Please write out the lines below as a numbered list, skipping any blank lines and leaving the pictures out.

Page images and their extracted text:
* * *
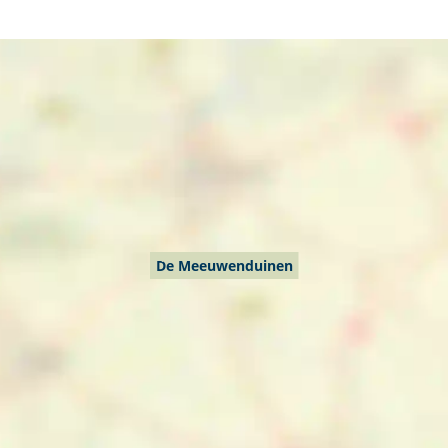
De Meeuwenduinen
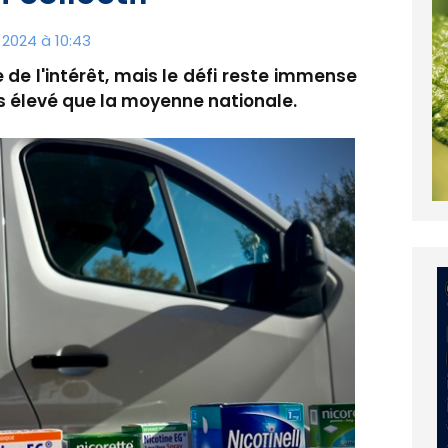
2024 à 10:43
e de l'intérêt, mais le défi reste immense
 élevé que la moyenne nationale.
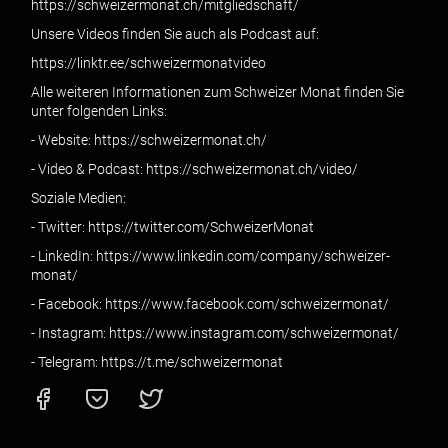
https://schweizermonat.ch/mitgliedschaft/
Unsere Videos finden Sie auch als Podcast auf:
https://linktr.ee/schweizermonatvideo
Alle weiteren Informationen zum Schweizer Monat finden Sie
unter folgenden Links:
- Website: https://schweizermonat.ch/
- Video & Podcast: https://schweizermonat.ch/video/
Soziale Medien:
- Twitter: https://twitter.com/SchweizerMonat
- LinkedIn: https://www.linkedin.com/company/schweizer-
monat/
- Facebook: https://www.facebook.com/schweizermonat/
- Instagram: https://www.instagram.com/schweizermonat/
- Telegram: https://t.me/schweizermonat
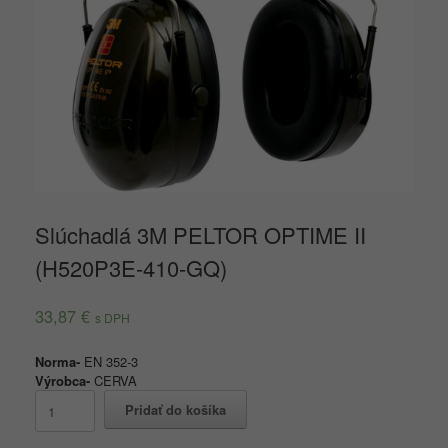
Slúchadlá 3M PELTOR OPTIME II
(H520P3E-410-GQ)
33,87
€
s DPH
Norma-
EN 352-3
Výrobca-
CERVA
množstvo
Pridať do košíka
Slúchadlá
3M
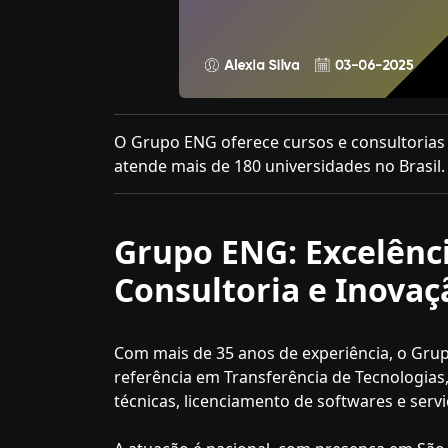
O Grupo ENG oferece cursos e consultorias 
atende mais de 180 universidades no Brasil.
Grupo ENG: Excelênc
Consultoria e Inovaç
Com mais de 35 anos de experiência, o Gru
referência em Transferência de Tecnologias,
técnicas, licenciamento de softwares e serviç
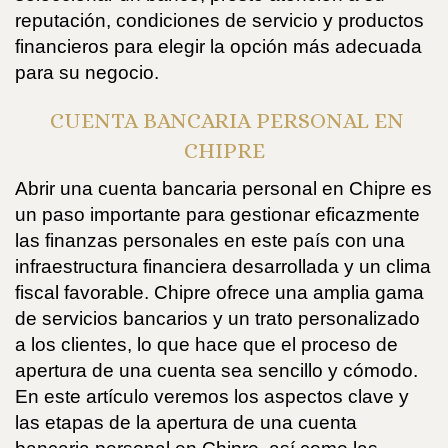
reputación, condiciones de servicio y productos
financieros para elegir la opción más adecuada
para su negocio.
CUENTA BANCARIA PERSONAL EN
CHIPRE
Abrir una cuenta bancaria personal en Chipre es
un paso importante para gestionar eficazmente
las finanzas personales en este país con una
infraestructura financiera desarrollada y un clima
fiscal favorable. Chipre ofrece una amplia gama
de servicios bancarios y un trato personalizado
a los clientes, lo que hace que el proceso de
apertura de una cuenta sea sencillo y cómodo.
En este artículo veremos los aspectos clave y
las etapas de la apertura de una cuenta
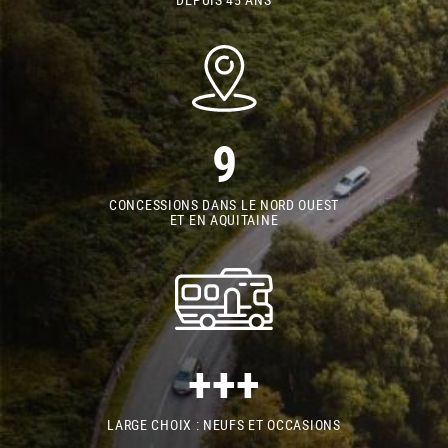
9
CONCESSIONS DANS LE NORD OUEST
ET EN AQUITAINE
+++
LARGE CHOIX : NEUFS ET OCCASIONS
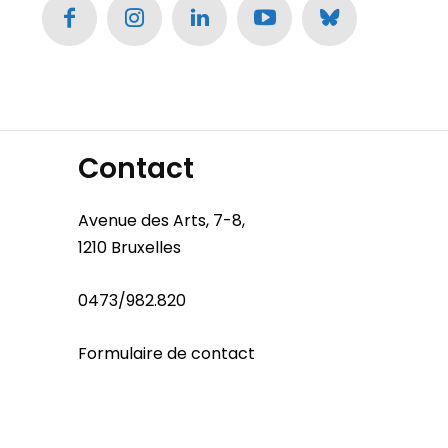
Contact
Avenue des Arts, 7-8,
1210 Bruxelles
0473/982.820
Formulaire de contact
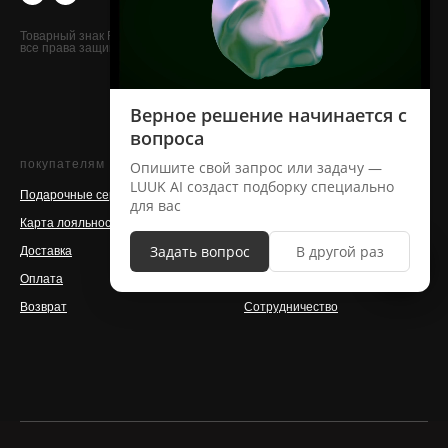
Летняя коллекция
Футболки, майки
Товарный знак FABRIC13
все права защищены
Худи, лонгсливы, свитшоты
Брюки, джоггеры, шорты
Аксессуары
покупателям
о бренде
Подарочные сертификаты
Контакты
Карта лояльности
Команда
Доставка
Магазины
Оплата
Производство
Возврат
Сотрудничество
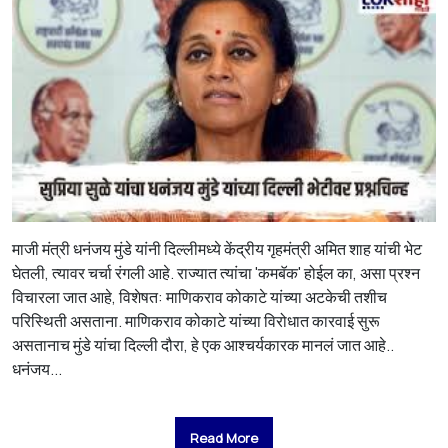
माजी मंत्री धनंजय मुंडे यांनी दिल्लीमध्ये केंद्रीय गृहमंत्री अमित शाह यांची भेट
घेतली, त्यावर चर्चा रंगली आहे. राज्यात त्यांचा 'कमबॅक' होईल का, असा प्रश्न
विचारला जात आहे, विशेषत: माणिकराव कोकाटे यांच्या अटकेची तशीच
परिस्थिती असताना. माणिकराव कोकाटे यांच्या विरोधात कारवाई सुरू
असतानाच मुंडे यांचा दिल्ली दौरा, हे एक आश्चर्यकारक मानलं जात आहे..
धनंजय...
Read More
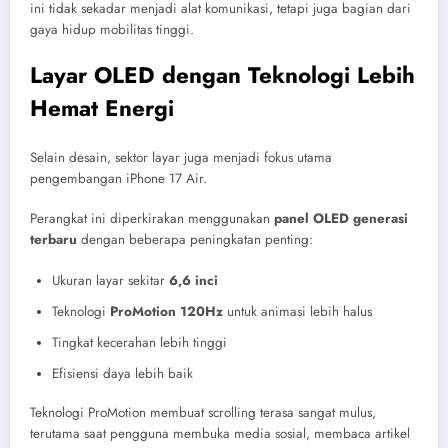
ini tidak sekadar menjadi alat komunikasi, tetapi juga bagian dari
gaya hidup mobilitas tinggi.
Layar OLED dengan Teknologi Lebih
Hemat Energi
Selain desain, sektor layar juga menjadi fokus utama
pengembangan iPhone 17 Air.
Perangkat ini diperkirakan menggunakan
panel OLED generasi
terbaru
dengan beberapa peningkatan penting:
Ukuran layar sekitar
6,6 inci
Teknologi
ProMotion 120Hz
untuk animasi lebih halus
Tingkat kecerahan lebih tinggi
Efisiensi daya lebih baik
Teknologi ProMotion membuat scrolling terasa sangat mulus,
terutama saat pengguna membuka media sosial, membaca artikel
* * *
:: RESULT OF THE EXERCISE ::
1. De Meeuwenduinen
2. 2024 à 10:43
3. e de l'intérêt, mais le défi reste immense
4.  élevé que la moyenne nationale.
5. https://schweizermonat.ch/mitgliedschaft/
6. Unsere Videos finden Sie auch als Podcast auf:
7. https://linktr.ee/schweizermonatvideo
8. Alle weiteren Informationen zum Schweizer Monat finden Sie
9. unter folgenden Links:
10. - Website: https://schweizermonat.ch/
11. - Video & Podcast: https://schweizermonat.ch/video/
12. Soziale Medien:
13. - Twitter: https://twitter.com/SchweizerMonat
14. - LinkedIn: https://www.linkedin.com/company/schweizer-
15. monat/
16. - Facebook: https://www.facebook.com/schweizermonat/
17. - Instagram: https://www.instagram.com/schweizermonat/
18. - Telegram: https://t.me/schweizermonat
19. Slúchadlá 3M PELTOR OPTIME II
20. (H520P3E-410-GQ)
21. 33,87
22. €
23. s DPH
24. Norma-
25. EN 352-3
26. Výrobca-
27. CERVA
28. množstvo
29. Pridať do košíka
30. Slúchadlá
31. 3M
32. O Grupo ENG oferece cursos e consultorias 
33. atende mais de 180 universidades no Brasil.
34. Grupo ENG: Excelênc
35. Consultoria e Inovaç
36. Com mais de 35 anos de experiência, o Gru
37. referência em Transferência de Tecnologias,
38. técnicas, licenciamento de softwares e serviç
39. reputación, condiciones de servicio y productos
40. financieros para elegir la opción más adecuada
41. para su negocio.
42. CUENTA BANCARIA PERSONAL EN
43. CHIPRE
44. Abrir una cuenta bancaria personal en Chipre es
45. un paso importante para gestionar eficazmente
46. las finanzas personales en este país con una
47. infraestructura financiera desarrollada y un clima
48. fiscal favorable. Chipre ofrece una amplia gama
49. de servicios bancarios y un trato personalizado
50. a los clientes, lo que hace que el proceso de
51. apertura de una cuenta sea sencillo y cómodo.
52. En este artículo veremos los aspectos clave y
53. las etapas de la apertura de una cuenta
54. 9
55. CONCESSIONS DANS LE NORD OUEST
56. ET EN AQUITAINE
57. +++
58. LARGE CHOIX : NEUFS ET OCCASIONS
59. Contact
60. Avenue des Arts, 7-8,
61. 1210 Bruxelles
62. 0473/982.820
63. Formulaire de contact
64. Летняя коллекция
65. Футболки, майки
66. Товарный знак FABRIC13
67. все права защищены
68. Худи, лонгсливы, свитшоты
69. Брюки, джоггеры, шорты
70. Аксессуары
71. покупателям
72. о бренде
73. Подарочные сертификаты
74. Контакты
75. Карта лояльности
76. Команда
77. Доставка
78. Магазины
79. Оплата
80. Производство
81. Возврат
82. Сотрудничество
83. माजी मंत्री धनंजय मुंडे यांनी दिल्लीमध्ये केंद्रीय गृहमंत्री अमित शाह यांची भेट
84. घेतली, त्यावर चर्चा रंगली आहे. राज्यात त्यांचा 'कमबॅक' होईल का, असा प्रश्न
85. विचारला जात आहे, विशेषत: माणिकराव कोकाटे यांच्या अटकेची तशीच
86. परिस्थिती असताना. माणिकराव कोकाटे यांच्या विरोधात कारवाई सुरू
87. असतानाच मुंडे यांचा दिल्ली दौरा, हे एक आश्चर्यकारक मानलं जात आहे..
88. धनंजय...
89. Read More
90. ini tidak sekadar menjadi alat komunikasi, tetapi juga bagian dari
91. gaya hidup mobilitas tinggi.
92. Layar OLED dengan Teknologi Lebih
93. Hemat Energi
94. Selain desain, sektor layar juga menjadi fokus utama
95. pengembangan iPhone 17 Air.
96. Perangkat ini diperkirakan menggunakan
97. panel OLED generasi
98. terbaru
99. dengan beberapa peningkatan penting:
100. Ukuran layar sekitar
101. 6,6 inci
102. Teknologi
103. ProMotion 120Hz
104. untuk animasi lebih halus
105. Tingkat kecerahan lebih tinggi
106. Efisiensi daya lebih baik
107. Teknologi ProMotion membuat scrolling terasa sangat mulus,
108. terutama saat pengguna membuka media sosial, membaca artikel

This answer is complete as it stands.